Pero ninguna de esas cuestiones políticas o militares nos preocupaban a nosotros aquella noche. Todos nos encontrábamos alrededor de nuestra más reciente adquisición, un piano «Bechstein», y mientras Marta tocaba, nosotros cantábamos villancicos.
Peter, Laura, Marta, el tío Kurt y yo uníamos felices nuestras voces, mientras cantábamos Tannenbaumn, El acebo y la hiedra y Belén. Fue un momento maravilloso, cálido y entrañable.
Laura preguntó:
—¿Podemos abrir los regalos, papá?
Es una deliciosa chiquilla rubia, de tez blanca como su madre, con el rostro en forma de corazón.
Y Peter exclamó:
—¡Eso, eso! ¡Los regalos!
Ahora ya tiene edad suficiente para pertenecer a las Juventudes Hitlerianas, cuyo uniforme viste con orgullo (se sintió algo fastidiado cuando elegí, para festejar la Nochebuena, una chaqueta deportiva a cuadros en lugar del uniforme).
—Después de los villancicos, niños —les dijo Marta—. Ya conocéis las reglas… villancicos, quitar la mesa, dejar la cocina en orden, y luego, los regalos. La recompensa una vez cumplido el trabajo.
Kurt, que siempre tuvo buen ojo en cuanto a diseño y calidad, pasó la mano sobre la caoba pulimentada de la tapa del «Bechstein».
—Es magnífico. Dicen que el tono de estos «Bechstein» se perfecciona con el tiempo.
Marta pulsó algunos acordes para demostrar su sonido.
Me quedé petrificada al llegar los transportistas. No podía creer lo que veía.
—¡Y, además, no ha costado un céntimo! —interrumpió Peter.
—¿De veras? —preguntó Kurt.
—Se encontraba allí, sin que nadie lo utilizara en esa clínica de Groningstrasse, en una de las habitaciones superiores —explicó—. El médico que dirige el consultorio, el doctor Heinzen, conoce mi interés por la música, de manera que me lo ofreció.

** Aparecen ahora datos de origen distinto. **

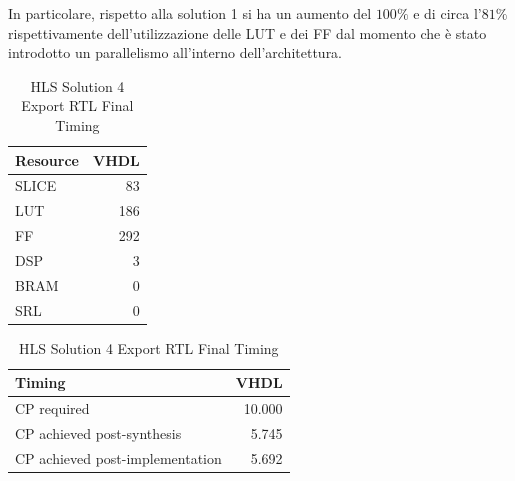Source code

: In particolare, rispetto alla solution 1 si ha un aumento del $100\%$ e di circa l'$81\%$ rispettivamente dell'utilizzazione delle LUT e dei FF dal momento che è stato introdotto un parallelismo all'interno dell'architettura.

\begin{table}[H]
	\centering
	\begin{minipage}[t]{0.45\linewidth}
		\centering
		\begin{tabular}{|l|r|}
			\hline
			\textbf{Resource} & \textbf{VHDL} \\
			\hline
			SLICE & 83 \\
			\hline
			LUT & 186 \\
			\hline
			FF & 292 \\
			\hline
			DSP & 3 \\
			\hline
			BRAM & 0 \\
			\hline
			SRL & 0 \\
			\hline
		\end{tabular}
		\caption{HLS Solution 4 Export RTL Resource Usage}
		\label{tab:hls-solution-4-export-rtl-resoruce-usage}
	\end{minipage}
	\hfill
	\begin{minipage}[t]{0.45\linewidth}
		\centering
		\begin{tabular}{|l|r|}
			\hline
			\textbf{Timing} & \textbf{VHDL} \\
			\hline
			CP required & 10.000 \\
			\hline
			CP achieved post-synthesis & 5.745 \\
			\hline
			CP achieved post-implementation & 5.692 \\
			\hline
		\end{tabular}
		\caption{HLS Solution 4 Export RTL Final Timing}
		\label{tab:hls-solution-4-export-rtl-final-timing}
	\end{minipage}
\end{table}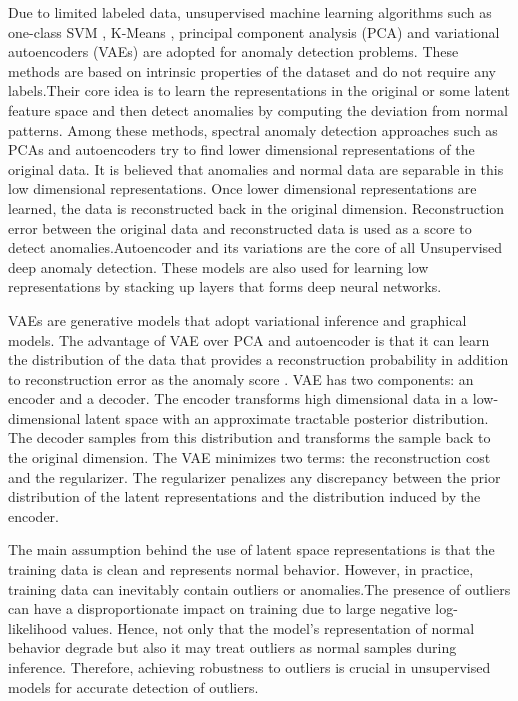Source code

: \documentclass{article}
\theoremstyle{plain}
\theoremstyle{definition}
\begin{document}
Due to limited labeled data, unsupervised machine learning algorithms such as one-class SVM \cite{erfani2016high}, K-Means \cite{munz2007traffic}, principal component analysis (PCA) \cite{chandola2007outlier} and variational autoencoders (VAEs) \cite{an2015variational,yao2019unsupervised} are adopted for anomaly detection problems. These methods are based on intrinsic properties of the dataset and do not require any labels.Their core idea is to learn the representations in the original or some latent feature space and then detect anomalies by computing the deviation from normal patterns. Among these methods, spectral anomaly detection approaches such as PCAs and autoencoders try to find lower dimensional representations of the original data\cite{an2015variational}. It is believed that anomalies and normal data are separable in this low dimensional representations. Once lower dimensional representations are learned, the data is reconstructed back in the original dimension. Reconstruction error between the original data and reconstructed data is used as a score to detect anomalies.Autoencoder and its variations are the core of all Unsupervised deep anomaly detection. These models are also used for learning low representations by stacking up layers that forms deep neural networks.

VAEs \cite{kingma2013auto} are generative models that adopt variational inference and graphical models. The advantage of VAE over PCA and autoencoder is that it can learn the distribution of the data that provides a reconstruction probability in addition to reconstruction error as the anomaly score \cite{an2015variational}. VAE has two components: an encoder and a decoder. The encoder transforms high dimensional data in a low-dimensional latent space with an approximate tractable posterior distribution. The decoder samples from this distribution and transforms the sample back to the original dimension. The VAE minimizes two terms: the reconstruction cost and the regularizer. The regularizer penalizes any discrepancy between the prior distribution of the latent representations and the distribution induced by the encoder. 

The main assumption behind the use of latent space representations is that the training data is clean and represents normal behavior. However, in practice, training data can inevitably contain outliers or anomalies.The presence of outliers can have a disproportionate impact on training due to large negative log-likelihood values. Hence, not only that the model's representation of normal behavior degrade but also it may treat outliers as normal samples during inference. Therefore, achieving robustness to outliers is crucial in unsupervised models for accurate detection of outliers.
\end{document}
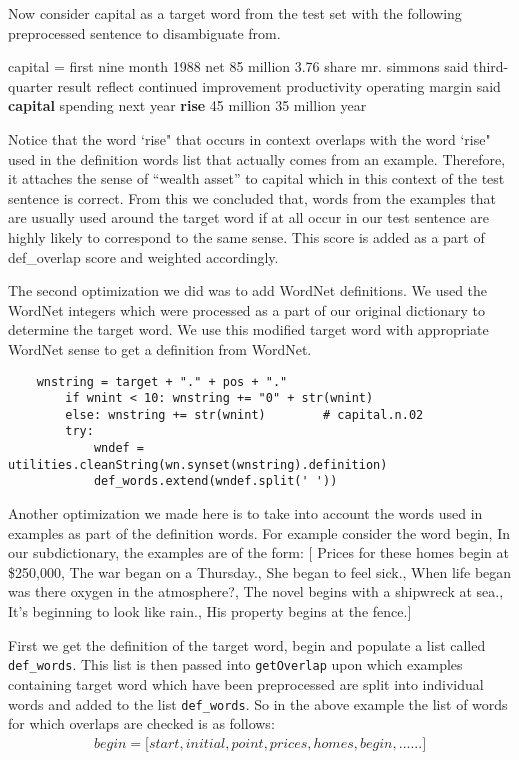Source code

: \documentclass{article}
\begin{document}
Now consider capital as a target word from the test set with the following preprocessed sentence to disambiguate from. \par

capital = first nine month 1988 net 85 million 3.76 share mr. simmons said third-quarter result reflect continued improvement productivity operating margin said \textbf{capital} spending next year \textbf{rise} 45 million 35 million year
\par
Notice that the word `rise" that occurs in context overlaps with the word `rise" used in the definition words list that actually comes from an example. Therefore, it attaches the sense of ``wealth asset'' to capital which in this context of the test sentence is correct. From this we concluded that, words from the examples that are usually used around the target word if at all occur in our test sentence are highly likely to correspond to the same sense. This score is added as a part of def\_overlap score and weighted accordingly.

The second optimization we did was to add WordNet definitions. We used the WordNet integers which were processed as a part of our original dictionary to determine the target word. We use this modified target word with appropriate WordNet sense to get a definition from WordNet. 

\begin{verbatim}
    wnstring = target + "." + pos + "."
        if wnint < 10: wnstring += "0" + str(wnint)
        else: wnstring += str(wnint)        # capital.n.02
        try:
            wndef = utilities.cleanString(wn.synset(wnstring).definition)
            def_words.extend(wndef.split(' '))
\end{verbatim}

Another optimization we made here is to take into account the words used in examples as part of the definition words. For example consider the word begin, In our subdictionary, the examples are of the form: 
$\lbrack$ Prices for these homes begin at \$250,000, The war began on a Thursday., She began to feel sick., When life began was there oxygen in the atmosphere?, The novel begins with a shipwreck at sea., It's beginning to look like rain., His property begins at the fence.$\rbrack$

First we get the definition of the target word, begin and populate a list called \texttt{def\_words}. This list is then passed into \texttt{getOverlap} upon which examples containing target word which have been preprocessed are split into individual words and added to the list \texttt{def\_words}. So in the above example the list of words for which overlaps are checked is as follows: 
\begin{align}
begin = \lbrack start, initial, point, prices, homes, begin,......\rbrack
\end{align}
\end{document}

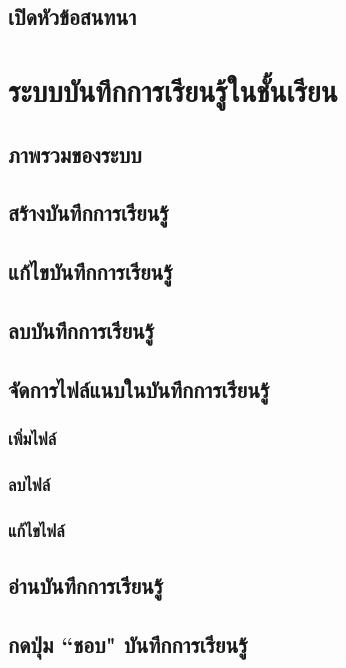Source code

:\documentclass[12pt,oneside]{book}
\begin{document}
\section{เปิดหัวข้อสนทนา}

\chapter{ระบบบันทึกการเรียนรู้ในชั้นเรียน}

\section{ภาพรวมของระบบ}

\section{สร้างบันทึกการเรียนรู้}

\section{แก้ไขบันทึกการเรียนรู้}

\section{ลบบันทึกการเรียนรู้}

\section{จัดการไฟล์แนบในบันทึกการเรียนรู้}

\subsection{เพิ่มไฟล์}

\subsection{ลบไฟล์}

\subsection{แก้ไขไฟล์}

\section{อ่านบันทึกการเรียนรู้}

\section{กดปุ่ม ``ชอบ" บันทึกการเรียนรู้}
\end{document}

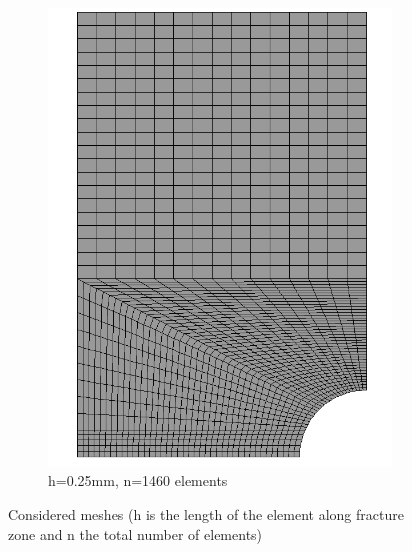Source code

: \documentclass[a4paper,12pt,twoside]{report}
\begin{document}
\begin{figure}[htbp!]
\begin{subfigure}{0.27\textwidth}
         \includegraphics[width=1.27\textwidth]{25.0.25mm2.png}
         \caption{h=0.25mm, n=1460 elements}
         \label{fig:0.25mm}
     \end{subfigure}
    \caption{Considered meshes (h is the length of the element along fracture zone and n the total number of elements) }
    \label{fig:Considered meshes}
\end{figure}
\FloatBarrier
\end{document}
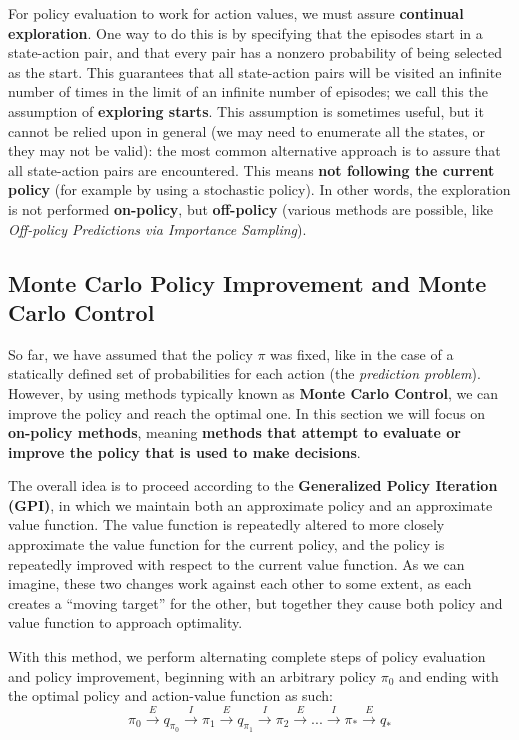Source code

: For policy evaluation to work for action values, we must assure \textbf{continual exploration}. One way to do this is by specifying that the episodes start in a state-action pair, and that every pair has a nonzero probability of being selected as the start. This guarantees that all state-action pairs will be visited an infinite number of times in the limit of an infinite number of episodes; we call this the assumption of \textbf{exploring starts}. This assumption is sometimes useful, but it cannot be relied upon in general (we may need to enumerate all the states, or they may not be valid): the most common alternative approach is to assure that all state-action pairs are encountered. This means \textbf{not following the current policy} (for example by using a stochastic policy). In other words, the exploration is not performed \textbf{on-policy}, but \textbf{off-policy} (various methods are possible, like \textit{Off-policy Predictions via Importance Sampling}).

\subsection{Monte Carlo Policy Improvement and Monte Carlo Control}
So far, we have assumed that the policy $\pi$ was fixed, like in the case of a statically defined set of probabilities for each action (the \textit{prediction problem}). However, by using methods typically known as \textbf{Monte Carlo Control}, we can improve the policy and reach the optimal one. In this section we will focus on \textbf{on-policy methods}, meaning \textbf{methods that attempt to evaluate or improve the policy that is used to make decisions}.

The overall idea is to proceed according to the \textbf{Generalized Policy Iteration (GPI)}, in which we maintain both an approximate policy and an approximate value function. The value function is repeatedly altered to more closely approximate the value function for the current policy, and the policy is repeatedly improved with respect to the current value function. As we can imagine, these two changes work against each other to some extent, as each creates a ``moving target'' for the other, but together they cause both policy and value function to approach optimality.

With this method, we perform alternating complete steps of policy evaluation and policy improvement, beginning with an arbitrary policy $\pi_0$ and ending with the optimal policy and action-value function as such:
\begin{equation}
    \pi_0 \overset{E}{\rightarrow} q_{\pi_0} \overset{I}{\rightarrow} \pi_1 \overset{E}{\rightarrow} q_{\pi_1} \overset{I}{\rightarrow} \pi_2 \overset{E}{\rightarrow} ... \overset{I}{\rightarrow} \pi_* \overset{E}{\rightarrow} q_*
    \label{eq:ch3-generalizedpolicyiteration}
\end{equation}

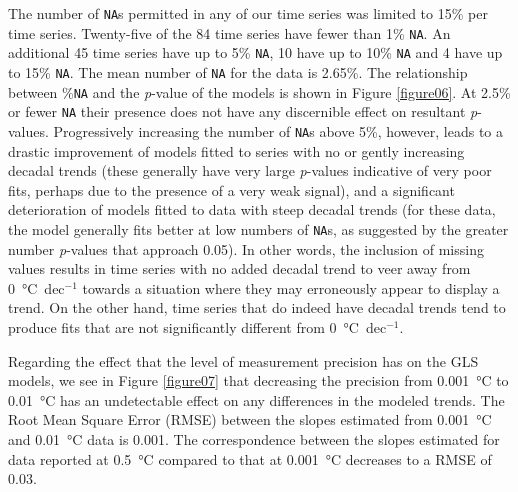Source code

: \documentclass[]{ametsoc}
\begin{document}
The number of \texttt{NA}s permitted in any of our time series was limited to 15\% per time series. Twenty-five of the 84 time series have fewer than 1\% \texttt{NA}. An additional 45 time series have up to 5\% \texttt{NA}, 10 have up to 10\% \texttt{NA} and 4 have up to 15\% \texttt{NA}. The mean number of \texttt{NA} for the data is 2.65\%. The relationship between \%\texttt{NA} and the \emph{p}-value of the models is shown in Figure \ref{figure06}. At 2.5\% or fewer \texttt{NA} their presence does not have any discernible effect on resultant \emph{p}-values. Progressively increasing the number of \texttt{NA}s above 5\%, however, leads to a drastic improvement of models fitted to series with no or gently increasing decadal trends (these generally have very large \emph{p}-values indicative of very poor fits, perhaps due to the presence of a very weak signal), and a significant deterioration of models fitted to data with steep decadal trends (for these data, the model generally fits better at low numbers of \texttt{NA}s, as suggested by the greater number \emph{p}-values that approach 0.05). In other words, the inclusion of missing values results in time series with no added decadal trend to veer away from \SI{0}{\degreeCelsius}~dec$^{-1}$ towards a situation where they may erroneously appear to display a trend. On the other hand, time series that do indeed have decadal trends tend to produce fits that are not significantly different from \SI{0}{\degreeCelsius}~dec$^{-1}$.

Regarding the effect that the level of measurement precision has on the GLS models, we see in Figure \ref{figure07} that decreasing the precision from \SI{0.001}{\degreeCelsius} to \SI{0.01}{\degreeCelsius} has an undetectable effect on any differences in the modeled trends. The Root Mean Square Error (RMSE) between the slopes estimated from \SI{0.001}{\degreeCelsius} and \SI{0.01}{\degreeCelsius} data is 0.001. The correspondence between the slopes estimated for data reported at \SI{0.5}{\degreeCelsius} compared to that at \SI{0.001}{\degreeCelsius} decreases to a RMSE of 0.03.
\end{document}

—¿Te lo ofreció? —Kurt parecía desorientado.
—En interés de la unidad del Partido. Mi —intervención contribuyó a que el buen doctor se hiciera cargo de la clínica.
Marta frunció el ceño.
—Creo que necesita que lo afinen.
—¡Bah! —bromeó Kurt—. Afinar un piano no es problema. Lo difícil es obtener uno.
Mi tío parecía sentirse como hipnotizado por el piano y siguió haciendo preguntas sobre él. Es una perfecto ingenuo respecto al proceso por el que el Partido premia a los buenos trabajadores, a los oficiales de alta graduación. De repente, Peter volvió a intervenir inoportunamente para aclarar que el piano había pertenecido al médico judío que vivía en el piso encima de la clínica. Debió de escuchar alguna de las conversaciones entre Marta y yo.